Hoca ‘nüfusa bir yaş büyük yazdıralım askere erken gitsin’ derken, hanımı ise ‘hayır 1 yaş küçük yazdıralım askere geç gitsin’ demiş.

Uzun süre böyle tartışınca yaklaşık bir yıl boyunca çocuğu nüfusa kayıt yaptıramamışlar.

Bu durumu öğrenen komşusu sormuş ‘Hocam neden doğrusunu yazdırmıyorsunuz’.

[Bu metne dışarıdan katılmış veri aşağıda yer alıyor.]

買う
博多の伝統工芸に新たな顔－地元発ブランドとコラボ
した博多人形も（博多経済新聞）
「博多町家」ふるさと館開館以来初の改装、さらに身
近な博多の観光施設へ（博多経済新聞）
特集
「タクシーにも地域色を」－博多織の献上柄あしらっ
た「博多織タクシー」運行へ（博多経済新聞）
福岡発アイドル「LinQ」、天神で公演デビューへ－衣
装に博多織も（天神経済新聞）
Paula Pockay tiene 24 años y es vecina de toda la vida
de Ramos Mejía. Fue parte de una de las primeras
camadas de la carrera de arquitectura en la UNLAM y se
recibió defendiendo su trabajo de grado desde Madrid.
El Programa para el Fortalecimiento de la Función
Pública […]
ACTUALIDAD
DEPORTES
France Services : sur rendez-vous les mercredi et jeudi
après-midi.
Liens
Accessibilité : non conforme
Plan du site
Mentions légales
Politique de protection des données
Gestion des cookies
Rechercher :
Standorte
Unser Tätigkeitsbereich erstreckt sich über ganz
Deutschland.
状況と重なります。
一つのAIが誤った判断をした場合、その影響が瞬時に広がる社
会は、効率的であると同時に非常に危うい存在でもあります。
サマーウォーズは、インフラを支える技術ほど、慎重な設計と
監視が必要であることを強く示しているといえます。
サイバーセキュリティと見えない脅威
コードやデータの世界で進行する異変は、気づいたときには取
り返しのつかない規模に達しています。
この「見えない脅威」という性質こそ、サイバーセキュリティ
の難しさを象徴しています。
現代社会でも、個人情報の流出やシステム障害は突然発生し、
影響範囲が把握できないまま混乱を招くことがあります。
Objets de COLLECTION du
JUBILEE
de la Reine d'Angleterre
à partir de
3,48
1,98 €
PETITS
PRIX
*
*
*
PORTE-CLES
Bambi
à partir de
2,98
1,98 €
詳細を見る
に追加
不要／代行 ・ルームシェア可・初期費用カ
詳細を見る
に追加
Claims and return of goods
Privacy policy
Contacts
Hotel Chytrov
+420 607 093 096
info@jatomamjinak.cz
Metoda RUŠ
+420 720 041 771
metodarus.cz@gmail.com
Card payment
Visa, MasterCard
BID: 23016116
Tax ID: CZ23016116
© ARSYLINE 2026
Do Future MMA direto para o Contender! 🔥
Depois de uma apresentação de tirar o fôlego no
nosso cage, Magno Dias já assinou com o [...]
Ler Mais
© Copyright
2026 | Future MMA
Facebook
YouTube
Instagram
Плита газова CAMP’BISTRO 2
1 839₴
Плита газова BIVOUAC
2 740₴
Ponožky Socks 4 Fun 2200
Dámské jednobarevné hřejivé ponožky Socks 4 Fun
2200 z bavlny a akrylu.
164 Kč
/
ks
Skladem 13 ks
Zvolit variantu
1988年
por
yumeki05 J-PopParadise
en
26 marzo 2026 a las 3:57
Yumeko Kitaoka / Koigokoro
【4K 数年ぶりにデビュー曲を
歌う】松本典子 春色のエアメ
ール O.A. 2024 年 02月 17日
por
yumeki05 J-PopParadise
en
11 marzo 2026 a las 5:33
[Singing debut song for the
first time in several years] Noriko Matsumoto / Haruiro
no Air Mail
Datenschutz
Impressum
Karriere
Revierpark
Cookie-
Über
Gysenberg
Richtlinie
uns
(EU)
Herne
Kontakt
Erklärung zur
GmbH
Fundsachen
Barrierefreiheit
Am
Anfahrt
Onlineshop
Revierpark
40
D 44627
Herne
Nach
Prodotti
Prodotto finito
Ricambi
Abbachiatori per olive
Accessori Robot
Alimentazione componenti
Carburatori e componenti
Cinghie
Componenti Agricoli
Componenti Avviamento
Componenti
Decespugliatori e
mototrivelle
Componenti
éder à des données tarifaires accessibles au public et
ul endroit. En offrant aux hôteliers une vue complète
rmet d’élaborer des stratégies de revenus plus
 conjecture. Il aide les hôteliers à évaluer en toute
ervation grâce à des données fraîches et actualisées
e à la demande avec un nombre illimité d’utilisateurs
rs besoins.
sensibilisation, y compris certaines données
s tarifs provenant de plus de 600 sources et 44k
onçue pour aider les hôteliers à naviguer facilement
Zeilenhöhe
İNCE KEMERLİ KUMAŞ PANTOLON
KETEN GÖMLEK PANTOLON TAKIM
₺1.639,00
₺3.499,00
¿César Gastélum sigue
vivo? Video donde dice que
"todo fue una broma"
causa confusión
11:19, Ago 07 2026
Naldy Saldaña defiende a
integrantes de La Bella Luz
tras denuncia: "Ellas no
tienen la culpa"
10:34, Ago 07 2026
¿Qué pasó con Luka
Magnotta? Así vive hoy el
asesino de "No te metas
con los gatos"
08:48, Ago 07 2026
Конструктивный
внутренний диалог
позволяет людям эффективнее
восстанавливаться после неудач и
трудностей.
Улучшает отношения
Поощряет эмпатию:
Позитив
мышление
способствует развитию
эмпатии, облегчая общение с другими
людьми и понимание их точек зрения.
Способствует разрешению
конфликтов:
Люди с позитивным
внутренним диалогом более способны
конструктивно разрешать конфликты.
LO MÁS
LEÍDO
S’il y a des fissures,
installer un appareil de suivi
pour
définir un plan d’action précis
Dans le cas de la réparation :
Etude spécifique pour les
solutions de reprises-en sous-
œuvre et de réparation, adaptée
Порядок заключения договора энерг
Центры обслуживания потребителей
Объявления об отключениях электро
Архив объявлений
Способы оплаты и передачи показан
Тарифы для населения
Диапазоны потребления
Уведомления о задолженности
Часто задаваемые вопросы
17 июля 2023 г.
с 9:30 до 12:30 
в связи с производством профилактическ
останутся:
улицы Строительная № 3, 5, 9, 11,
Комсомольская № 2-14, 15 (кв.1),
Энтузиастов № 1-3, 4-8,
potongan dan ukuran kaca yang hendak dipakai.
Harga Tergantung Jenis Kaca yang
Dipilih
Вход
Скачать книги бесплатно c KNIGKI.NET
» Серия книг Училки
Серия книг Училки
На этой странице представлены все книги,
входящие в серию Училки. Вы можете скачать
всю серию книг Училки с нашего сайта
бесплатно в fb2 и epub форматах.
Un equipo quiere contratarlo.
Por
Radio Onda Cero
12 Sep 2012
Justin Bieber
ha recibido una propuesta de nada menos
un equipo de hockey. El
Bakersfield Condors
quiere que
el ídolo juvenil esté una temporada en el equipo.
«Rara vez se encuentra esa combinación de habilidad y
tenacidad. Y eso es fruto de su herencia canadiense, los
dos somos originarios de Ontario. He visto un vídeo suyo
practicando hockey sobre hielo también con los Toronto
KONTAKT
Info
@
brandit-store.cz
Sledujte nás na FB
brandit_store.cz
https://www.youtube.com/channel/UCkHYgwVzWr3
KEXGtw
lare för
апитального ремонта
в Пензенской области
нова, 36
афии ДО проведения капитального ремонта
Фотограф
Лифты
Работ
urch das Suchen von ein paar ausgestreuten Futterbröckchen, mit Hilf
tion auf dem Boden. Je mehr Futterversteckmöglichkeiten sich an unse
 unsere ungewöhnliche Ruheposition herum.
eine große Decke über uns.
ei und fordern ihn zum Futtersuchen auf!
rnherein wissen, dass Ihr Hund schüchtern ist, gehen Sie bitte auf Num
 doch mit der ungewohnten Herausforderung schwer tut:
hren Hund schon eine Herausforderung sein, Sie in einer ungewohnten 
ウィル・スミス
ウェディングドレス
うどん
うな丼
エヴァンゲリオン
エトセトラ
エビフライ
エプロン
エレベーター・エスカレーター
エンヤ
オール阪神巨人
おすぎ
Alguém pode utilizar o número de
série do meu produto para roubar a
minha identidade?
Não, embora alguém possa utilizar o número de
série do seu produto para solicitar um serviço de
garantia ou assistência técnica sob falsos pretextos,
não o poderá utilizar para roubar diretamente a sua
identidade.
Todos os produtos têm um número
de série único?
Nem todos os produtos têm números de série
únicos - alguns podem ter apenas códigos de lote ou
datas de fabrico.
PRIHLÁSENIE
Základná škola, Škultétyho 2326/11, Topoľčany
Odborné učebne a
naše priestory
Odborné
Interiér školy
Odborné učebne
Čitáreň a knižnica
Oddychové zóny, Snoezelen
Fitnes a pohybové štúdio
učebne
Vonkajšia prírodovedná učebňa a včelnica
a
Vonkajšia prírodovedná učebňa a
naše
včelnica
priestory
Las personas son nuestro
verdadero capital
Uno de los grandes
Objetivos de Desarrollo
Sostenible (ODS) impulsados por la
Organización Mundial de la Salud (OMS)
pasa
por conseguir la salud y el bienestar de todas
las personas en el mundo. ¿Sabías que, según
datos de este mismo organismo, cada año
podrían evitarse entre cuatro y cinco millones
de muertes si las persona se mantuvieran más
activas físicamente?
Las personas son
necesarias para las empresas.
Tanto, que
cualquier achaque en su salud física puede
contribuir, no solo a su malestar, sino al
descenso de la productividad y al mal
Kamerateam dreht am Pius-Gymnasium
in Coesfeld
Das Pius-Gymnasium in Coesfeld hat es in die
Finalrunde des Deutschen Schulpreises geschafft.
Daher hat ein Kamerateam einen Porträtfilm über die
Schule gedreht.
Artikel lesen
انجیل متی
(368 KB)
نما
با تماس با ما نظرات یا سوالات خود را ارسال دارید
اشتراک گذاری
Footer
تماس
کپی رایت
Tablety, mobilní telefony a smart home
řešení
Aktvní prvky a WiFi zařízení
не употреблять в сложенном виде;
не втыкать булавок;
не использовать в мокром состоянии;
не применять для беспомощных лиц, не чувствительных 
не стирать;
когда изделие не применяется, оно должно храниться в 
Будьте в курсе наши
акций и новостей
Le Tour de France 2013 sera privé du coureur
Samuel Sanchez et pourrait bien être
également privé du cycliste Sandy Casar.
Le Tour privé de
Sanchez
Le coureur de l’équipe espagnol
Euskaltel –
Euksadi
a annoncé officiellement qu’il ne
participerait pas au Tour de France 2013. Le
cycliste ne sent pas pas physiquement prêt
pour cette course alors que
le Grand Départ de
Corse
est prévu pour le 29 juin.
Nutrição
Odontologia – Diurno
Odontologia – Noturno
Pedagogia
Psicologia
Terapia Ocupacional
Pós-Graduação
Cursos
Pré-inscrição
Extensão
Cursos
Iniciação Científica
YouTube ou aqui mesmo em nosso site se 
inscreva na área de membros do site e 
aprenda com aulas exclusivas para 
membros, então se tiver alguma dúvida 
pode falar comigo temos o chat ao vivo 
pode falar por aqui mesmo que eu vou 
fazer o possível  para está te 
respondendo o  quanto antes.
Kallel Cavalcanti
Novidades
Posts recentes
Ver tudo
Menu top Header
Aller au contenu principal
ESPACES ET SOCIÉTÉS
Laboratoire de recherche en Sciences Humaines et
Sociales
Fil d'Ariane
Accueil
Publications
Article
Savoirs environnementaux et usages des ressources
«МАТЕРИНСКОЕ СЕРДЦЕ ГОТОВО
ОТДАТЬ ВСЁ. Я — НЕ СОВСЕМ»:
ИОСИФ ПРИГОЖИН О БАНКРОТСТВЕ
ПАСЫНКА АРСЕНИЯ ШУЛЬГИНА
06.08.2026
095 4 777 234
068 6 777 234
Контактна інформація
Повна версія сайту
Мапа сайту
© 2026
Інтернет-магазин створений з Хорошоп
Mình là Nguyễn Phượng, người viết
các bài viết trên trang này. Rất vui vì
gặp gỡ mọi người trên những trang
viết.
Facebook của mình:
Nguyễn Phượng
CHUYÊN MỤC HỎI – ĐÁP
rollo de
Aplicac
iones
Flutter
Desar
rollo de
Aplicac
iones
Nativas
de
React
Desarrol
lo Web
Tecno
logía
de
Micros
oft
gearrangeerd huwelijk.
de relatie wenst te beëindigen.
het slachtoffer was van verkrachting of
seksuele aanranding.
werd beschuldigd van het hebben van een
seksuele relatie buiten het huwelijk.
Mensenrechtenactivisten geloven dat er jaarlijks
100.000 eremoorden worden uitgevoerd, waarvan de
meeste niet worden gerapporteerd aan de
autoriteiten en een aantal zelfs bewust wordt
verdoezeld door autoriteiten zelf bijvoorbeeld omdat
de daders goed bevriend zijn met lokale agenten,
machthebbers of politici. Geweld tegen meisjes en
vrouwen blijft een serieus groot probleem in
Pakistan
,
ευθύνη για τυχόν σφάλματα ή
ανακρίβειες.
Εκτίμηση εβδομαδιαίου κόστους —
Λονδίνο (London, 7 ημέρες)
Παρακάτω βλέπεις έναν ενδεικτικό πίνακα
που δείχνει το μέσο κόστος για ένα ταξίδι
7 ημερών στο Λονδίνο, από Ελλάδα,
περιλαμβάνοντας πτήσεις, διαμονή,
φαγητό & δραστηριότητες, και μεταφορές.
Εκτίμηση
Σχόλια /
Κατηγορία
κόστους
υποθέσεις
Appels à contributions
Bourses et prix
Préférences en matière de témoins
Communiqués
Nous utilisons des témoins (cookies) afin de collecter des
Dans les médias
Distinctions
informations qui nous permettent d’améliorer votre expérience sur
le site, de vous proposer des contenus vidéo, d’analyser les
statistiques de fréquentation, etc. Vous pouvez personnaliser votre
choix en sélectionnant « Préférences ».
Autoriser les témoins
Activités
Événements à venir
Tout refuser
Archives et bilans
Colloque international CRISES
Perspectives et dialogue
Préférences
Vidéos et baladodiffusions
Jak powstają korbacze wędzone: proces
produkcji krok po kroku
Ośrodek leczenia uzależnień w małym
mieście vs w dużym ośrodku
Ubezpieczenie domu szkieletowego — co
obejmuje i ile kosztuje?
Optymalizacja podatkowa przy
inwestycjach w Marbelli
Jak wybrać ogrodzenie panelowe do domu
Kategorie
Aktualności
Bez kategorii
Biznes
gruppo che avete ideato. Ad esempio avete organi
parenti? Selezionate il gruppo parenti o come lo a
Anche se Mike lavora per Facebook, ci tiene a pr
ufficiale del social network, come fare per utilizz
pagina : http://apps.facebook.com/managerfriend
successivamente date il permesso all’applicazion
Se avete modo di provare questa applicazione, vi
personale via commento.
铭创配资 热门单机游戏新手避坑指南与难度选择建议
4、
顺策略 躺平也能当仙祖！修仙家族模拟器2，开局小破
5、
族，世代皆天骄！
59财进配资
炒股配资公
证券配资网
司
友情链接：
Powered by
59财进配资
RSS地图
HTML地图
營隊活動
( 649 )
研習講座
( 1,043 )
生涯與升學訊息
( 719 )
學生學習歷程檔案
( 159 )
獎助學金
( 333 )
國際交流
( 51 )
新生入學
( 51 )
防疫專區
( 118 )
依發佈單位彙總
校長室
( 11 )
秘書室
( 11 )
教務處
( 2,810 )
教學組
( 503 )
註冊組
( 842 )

Hoca ‘hay aklınla bin yaşa komşu bu hiç aklımıza gelmedi ki’ demiş.

Kıssadan hisse :

Herkes er geç adaletin ve liyakatin (Yani makul olanın) önemini kavrayacak.

Aslında ne kadar basit bir fıkra gibi görülse de

Adaletin temel anlamı; hak ve hukuka uygunluk, hakkı gözetme, doğruluk, zulüm etmemek, herkese hakkını vermek gibi ifadelerden müteşekkildir. Liyakat ise bir kimsenin kendisine iş verilmeye uygunluğu, yaraşırlık durumunu ifade etmektedir.

Kuran-ı Kerimde adalet konulu ayetlerde de:

(Nisâ Suresi), 58. Ayet
Allah size, emanetleri mutlaka ehline vermenizi ve insanlar arasında hükmettiğiniz zaman adaletle hükmetmenizi emrediyor. Doğrusu Allah, bununla size ne güzel öğüt veriyor! Şüphesiz ki Allah hakkıyla işitendir, hakkıyla görendir.

Adalet dağıtılırken makam ve mevkiye göre, toplumsal tepkiye göre, basına yansımasına göre, zengin veya fakir olmasına göre değişiyor mu yoksa bir çobanla bir padişah adalet konusunda aynı muameleyi mi görüyor?

Umarım günü kurtarmak ve yetkiyi kaybetmemek adına yapılan bu hatalardan bir an önce vazgeçilir.